20161130

i miss you... friggin hell.

20161127

Love is a privilege.

20161126

So early today, love.
Wonder what you do on mornings.

20161121

Life goes on: progresses, ebbs, never stays in the same place all around you.
And here, you grieve for a single life that ebbs and flows without you.
Your foolishness and hardheadedness is unreasonable.

20161120

No, we just don't.
I'm kinda disappointed, but then again, you've done so much more with your life than i have with mine.
Proof again that i'm... well... living backwards.

》》》》》

Tbh i feel unmotivated right now.
Work motivates me because i know that i'm needed by other people, so their needs could be met.
But um...
Personally i... dont have anything in mind.
I feel tired a lot. Constantly. I feel like im being extra sensitive to possibly nonexistent problems, but i can't stop myself from reacting to them...

》》》》》

I'm just... meh, really.

20161118

Being haunted by thoughts of self loath.
Show up. Help me.

20161116

You feel cold.
Maybe i'm just imagining things too.
Anyway, i hope your cough goes away soon. Just went thru my own bout of cough, it's not nice. I dunno if it's making you cranky.
. .... ...
Morning missings. No mirrors to be found...

20161114

Nanlalambot ako.

Pagod na ko.

Hintay nang hintay sa napakaraming wala. Lagi akong nakakadisappoint. Lagi akong nadidisappoint. Although sanay na ko, kung ako lang din naman. Pero nakakapagod parin.

Ang sakit sa puso. Ayoko na gumalaw. Ayoko na kumilos. Ayoko na mag-effort ng kahit ano, kahit kanino.

Sorry na. Wala talaga kong kwenta eh. Sana nga di nalang ako nabuhay.

20161110

It's dangerous when i feel neglected... i start feeling unmotivated and unfocused and pointless... i can live on my own, but it's different when people are around you, or that particular someone is around, and you're... you're treated like furniture. Like the floor. Like air.

20161106

You have your life, and i have mine.

This is teaching me patience, detachment and independence, and individuality and reliability.

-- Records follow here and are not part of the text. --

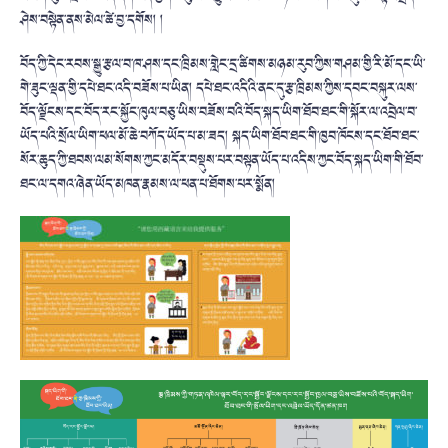
ཤེས་བསྟེན་ནས་མེལ་ཚེ་བྱ་དགོས། །
བོད་ཀྱི་དེང་རབས་སྒྱུ་རྩལ་བ་ཁ་ཤས་དང་ཁྲིམས་གླེང་དྲ་ཚིགས་མཉམ་རུབ་ཀྱིས་གཤམ་གྱི་རི་མོ་དང་ཡི་
གེ་ཟུང་ལྡན་གྱི་དཔེ་ཐང་འདི་བཟོས་པ་ཡིན། དཔེ་ཐང་འདིའི་ནང་དུ་རྩ་ཁྲིམས་ཀྱིས་དབང་བསྐུར་ལས་
བོད་ལྗོངས་དང་བོད་རང་སྐྱོང་ཁུལ་བཅུ་ཡིས་བཟོས་བའི་བོད་སྐད་ཡིག་ཐོབ་ཐང་གི་སྐོར་ལ་འབྲེལ་བ་
ཡོད་པའི་སྲོལ་ཡིག་ཕལ་མོ་ཆེ་བཀོད་ཡོད་པ་མ་ཟད། སྐད་ཡིག་ཐོབ་ཐང་གི་ཁྱབ་ཁོངས་དང་ཐོབ་ཐང་
སོར་ཆུད་ཀྱི་ཐབས་ལམ་སོགས་ཀྱང་མདོར་བསྡུས་པར་བསྟན་ཡོད་པ་འདིས་ཀྱང་བོད་སྐད་ཡིག་གི་ཐོབ་
ཐང་ལ་དགའ་ཞེན་ཡོད་མཁན་རྣམས་ལ་ཕན་པ་ཐོགས་པར་སྨོན།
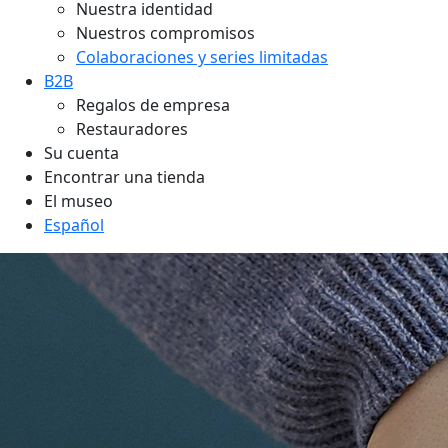
Nuestra identidad
Nuestros compromisos
Colaboraciones y series limitadas
B2B
Regalos de empresa
Restauradores
Su cuenta
Encontrar una tienda
El museo
Español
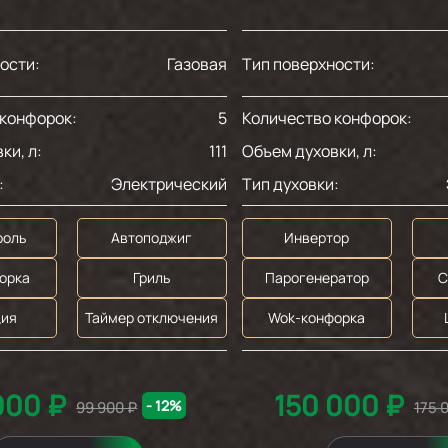
ости:
Газовая
Тип поверхности:
 конфорок:
5
Количество конфорок:
ки, л:
111
Объем духовки, л:
:
Электрический
Тип духовки:
роль
Автоподжиг
Инвертор
орка
Гриль
Парогенератор
С
ция
Таймер отключения
Wok-конфорка
000 ₽
150 000 ₽
- 12%
99 900 ₽
175 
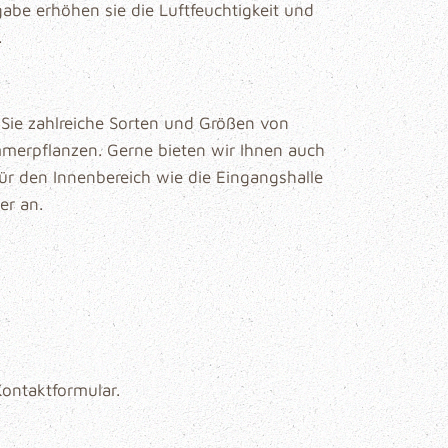
gabe erhöhen sie die Luftfeuchtigkeit und
.
n Sie zahlreiche Sorten und Größen von
erpflanzen. Gerne bieten wir Ihnen auch
für den Innenbereich wie die Eingangshalle
r an.
ontaktformular.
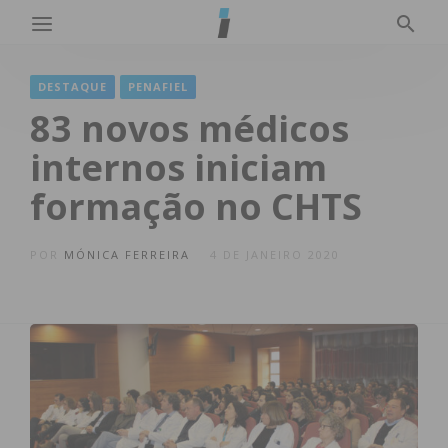
DESTAQUE
PENAFIEL
83 novos médicos
internos iniciam
formação no CHTS
POR
MÓNICA FERREIRA
4 DE JANEIRO 2020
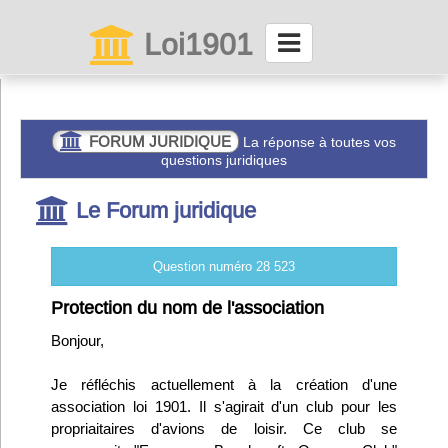
Loi1901
La maison des associations depuis 1999
Connexion
FORUM JURIDIQUE
La réponse à toutes vos
questions juridiques
Abonnez-vous à LettrAsso
Le Forum juridique
Menu général
Question numéro 28 523
ServiceAsso
Protection du nom de l'association
Bonjour,
Partager
Je réfléchis actuellement à la création d'une
association loi 1901. Il s'agirait d'un club pour les
VieAsso
propriaitaires d'avions de loisir. Ce club se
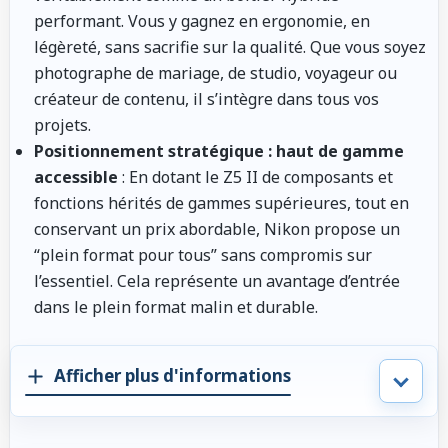
performant. Vous y gagnez en ergonomie, en
légèreté, sans sacrifie sur la qualité. Que vous soyez
photographe de mariage, de studio, voyageur ou
créateur de contenu, il s’intègre dans tous vos
projets.
Positionnement stratégique : haut de gamme
accessible
: En dotant le Z5 II de composants et
fonctions hérités de gammes supérieures, tout en
conservant un prix abordable, Nikon propose un
“plein format pour tous” sans compromis sur
l’essentiel. Cela représente un avantage d’entrée
dans le plein format malin et durable.
Afficher plus d'informations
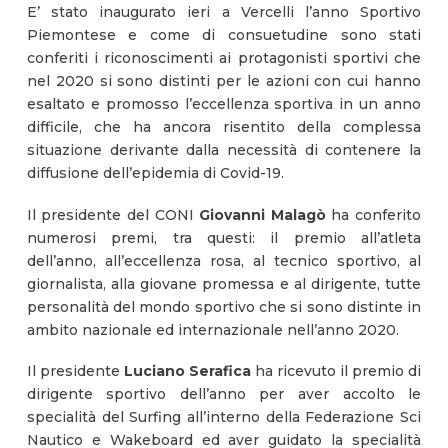
E’ stato inaugurato ieri a Vercelli l’anno Sportivo
Piemontese e come di consuetudine sono stati
conferiti i riconoscimenti ai protagonisti sportivi che
nel 2020 si sono distinti per le azioni con cui hanno
esaltato e promosso l’eccellenza sportiva in un anno
difficile, che ha ancora risentito della complessa
situazione derivante dalla necessità di contenere la
diffusione dell’epidemia di Covid-19.
Il presidente del CONI
Giovanni Malagò
ha conferito
numerosi premi, tra questi: il premio all’atleta
dell’anno, all’eccellenza rosa, al tecnico sportivo, al
giornalista, alla giovane promessa e al dirigente, tutte
personalità del mondo sportivo che si sono distinte in
ambito nazionale ed internazionale nell’anno 2020.
Il presidente
Luciano Serafica
ha ricevuto il premio di
dirigente sportivo dell’anno per aver accolto le
specialità del Surfing all’interno della Federazione Sci
Nautico e Wakeboard ed aver guidato la specialità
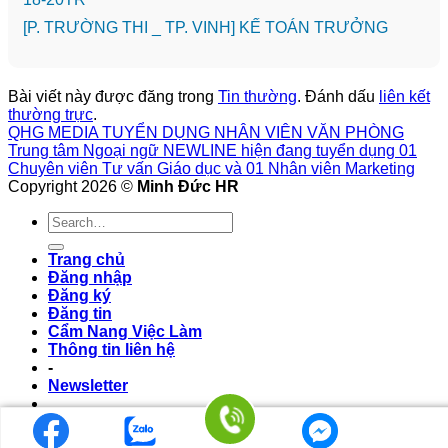
️[P. TRƯỜNG THI _ TP. VINH] KẾ TOÁN TRƯỞNG
Bài viết này được đăng trong
Tin thường
. Đánh dấu
liên kết
thường trực
.
QHG MEDIA TUYỂN DỤNG NHÂN VIÊN VĂN PHÒNG
Trung tâm Ngoại ngữ NEWLINE hiện đang tuyển dụng 01
Chuyên viên Tư vấn Giáo dục và 01 Nhân viên Marketing
Copyright 2026 ©
Minh Đức HR
Trang chủ
Đăng nhập
Đăng ký
Đăng tin
Cẩm Nang Việc Làm
Thông tin liên hệ
-
Newsletter
Login/Logout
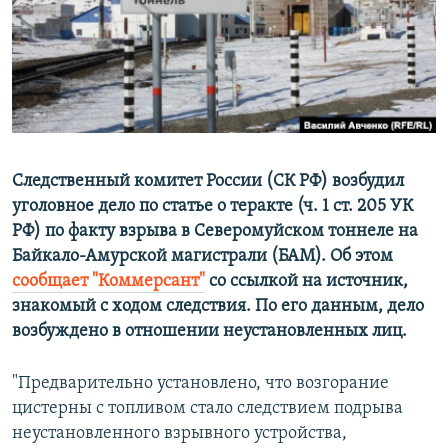
ПРИСОЕДИНЯЙТЕСЬ!
ПОБЕДИТЕЛЕЙ НЕ СУДЯТ?
КРЫМ.НЕПОКОРЕННЫЙ
ELIFBE
УКРАИНСКАЯ ПРОБЛЕМА КРЫМА
Все сайты RFE/RL
Следственный комитет России (СК РФ) возбудил
уголовное дело по статье о теракте (ч. 1 ст. 205 УК
РФ) по факту взрыва в Северомуйском тоннеле на
Байкало-Амурской магистрали (БАМ). Об этом
сообщает "Коммерсант"
со ссылкой на источник,
знакомый с ходом следствия. По его данным, дело
возбуждено в отношении неустановленных лиц.
"Предварительно установлено, что возгорание
цистерны с топливом стало следствием подрыва
неустановленного взрывного устройства,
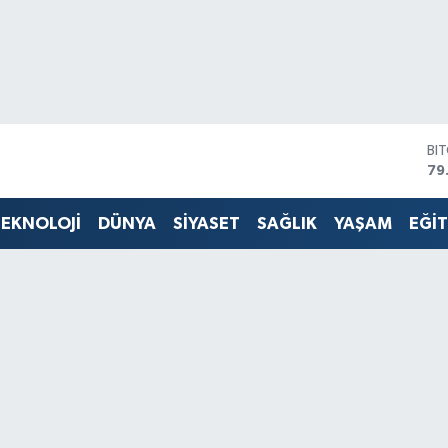
BI
79
DO
45
EU
53
EKNOLOJİ
DÜNYA
SİYASET
SAĞLIK
YAŞAM
EĞİ
ST
61
G.
68
Bİ
14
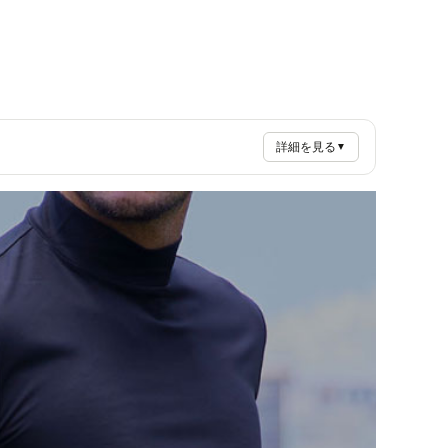
詳細を見る
▼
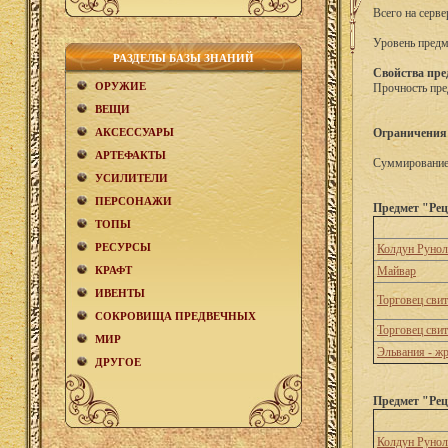
Всего на серве
Уровень предм
РАЗДЕЛЫ БАЗЫ ЗНАНИЙ
Свойства пре
ОРУЖИЕ
Прочность пре
ВЕЩИ
АКCЕСCУАРЫ
Ограничения
АРТЕФАКТЫ
Суммирование 
УСИЛИТЕЛИ
ПЕРСОНАЖИ
Предмет "Рец
ТОПЫ
РЕСУРСЫ
Колдун Рунол
КРАФТ
Майвар
ИВЕНТЫ
Торговец сви
СОКРОВИЩА ПРЕДВЕЧНЫХ
Торговец сви
МИР
Эльвания - ж
ДРУГОЕ
Предмет "Рец
Колдун Рунол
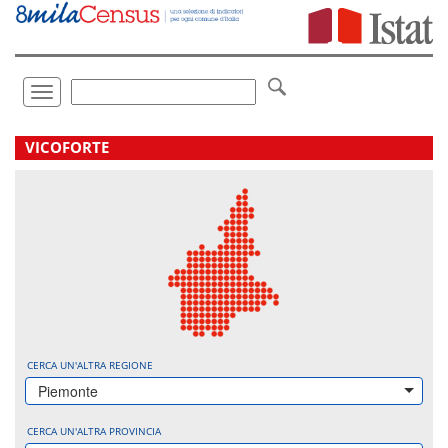
Vai
direttamente
a:
Contenuto
Ricerca
Toggle
navigation
.
VICOFORTE
CERCA UN'ALTRA REGIONE
Piemonte
CERCA UN'ALTRA PROVINCIA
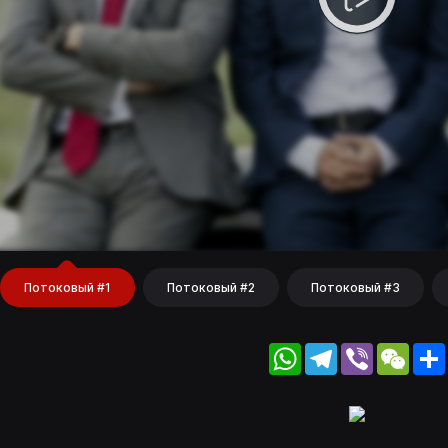
Потоковый #1
Потоковый #2
Потоковый #3
WhatsApp
Telegram
Viber
WeC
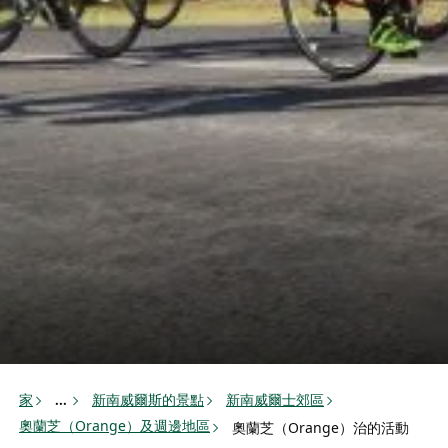
家
新南威爾斯的景點
新南威爾士郊區
...
奧蘭芝（Orange）及週邊地區
奧蘭芝（Orange）治的活動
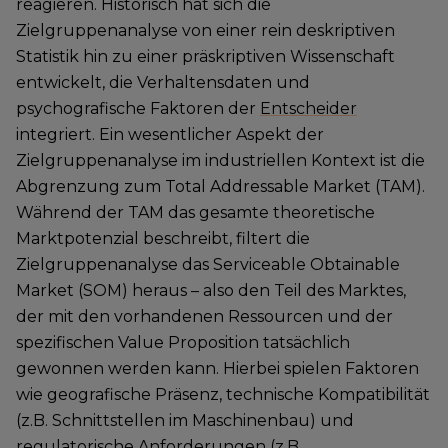
reagieren. Historisch hat sich die
Zielgruppenanalyse von einer rein deskriptiven
Statistik hin zu einer präskriptiven Wissenschaft
entwickelt, die Verhaltensdaten und
psychografische Faktoren der
Entscheider
integriert. Ein wesentlicher Aspekt der
Zielgruppenanalyse im industriellen Kontext ist die
Abgrenzung zum Total Addressable Market (TAM).
Während der TAM das gesamte theoretische
Marktpotenzial beschreibt, filtert die
Zielgruppenanalyse das Serviceable Obtainable
Market (SOM) heraus – also den Teil des Marktes,
der mit den vorhandenen Ressourcen und der
spezifischen Value Proposition tatsächlich
gewonnen werden kann. Hierbei spielen Faktoren
wie geografische Präsenz, technische Kompatibilität
(z.B. Schnittstellen im Maschinenbau) und
regulatorische Anforderungen (z.B.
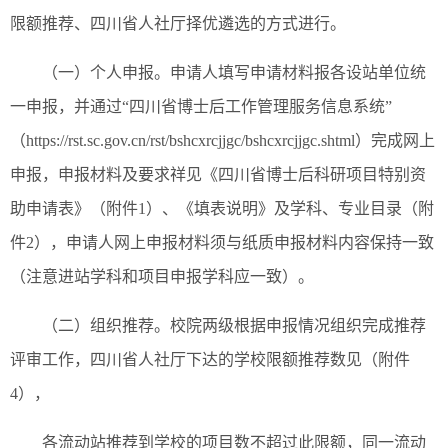
限额推荐、四川省人社厅择优遴选的方式进行。
（一）个人申报。申请人填写申请材料报各设站单位统
一申报，并通过“四川省博士后工作管理服务信息系统”
（https://rst.sc.gov.cn/rst/bshcxrcjjgc/bshcxrcjjgc.shtml）完成网上
申报，申报材料及要求祥见《四川省博士后科研项目特别资
助申请表》（附件1）、《填表说明》及学科、专业目录（附
件2），申请人网上申报材料须与纸质申报材料内容保持一致
（注意进站学科和项目申报学科应一致）。
（二）组织推荐。校院两级根据申报情况组织完成推荐
评审工作，四川省人社厅下达的学校限额推荐数见（附件
4），
各流动站推荐到学校的项目数不超过此限额，同一流动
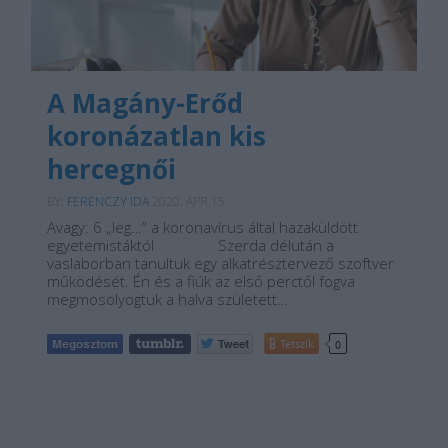
A Magány-Erőd
koronázatlan kis
hercegnői
BY:
FERENCZY IDA
2020. ÁPR 15.
Avagy: 6 „leg…” a koronavírus által hazaküldött
egyetemistáktól Szerda délután a
vaslaborban tanultuk egy alkatrésztervező szoftver
működését. Én és a fiúk az első perctől fogva
megmosolyogtuk a halva született…
Tetszik
0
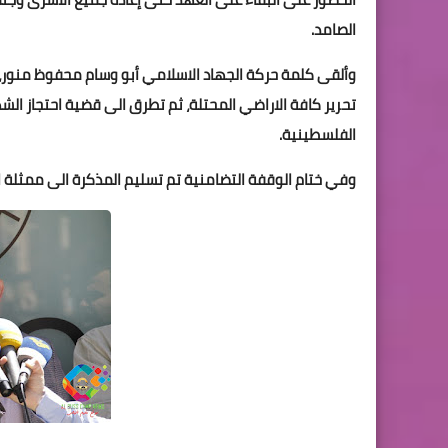
الصامد.
وألقى كلمة حركة الجهاد الاسلامي أبو وسام محفوظ منور، أ
تحرير كافة الاراضي المحتلة، ثم تطرق الى قضية احتجاز الشه
الفلسطينية.
وفي ختام الوقفة التضامنية تم تسليم المذكرة الى ممثلة ال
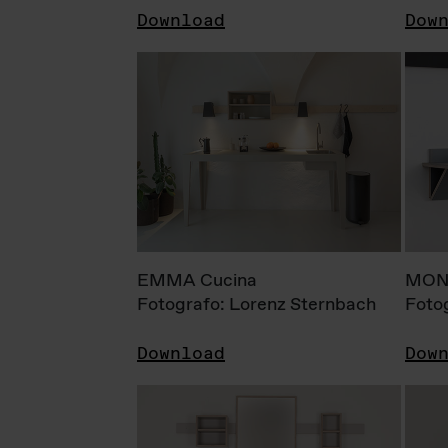
Download
Dow
EMMA Cucina
MONI
Fotografo: Lorenz Sternbach
Foto
Download
Dow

And most of the time, i just wish my brain would shut down, stop imagining things that could happen, stop asking for so many things in secret, stop trying to put my shoes in your lawn, in your house, in your heart. You are a good neighbor, but 2 people living under one roof is a choice - 2 made choices actually - and i do not have the privilege of agreement. I do not have the privilege of mutual understanding. I do not have the privilege of having you.

And sometimes, i wish... i wish you were so easy to hate, so i could have a reason to leave. And i definitely wish that i wasn't so biased towards imagined happenings, because imagination tends to be stronger that reality in my head...

20161103

I still cannot decipher you. And i've known it for so long, but it's still a maybe - maybe i should stop trying to.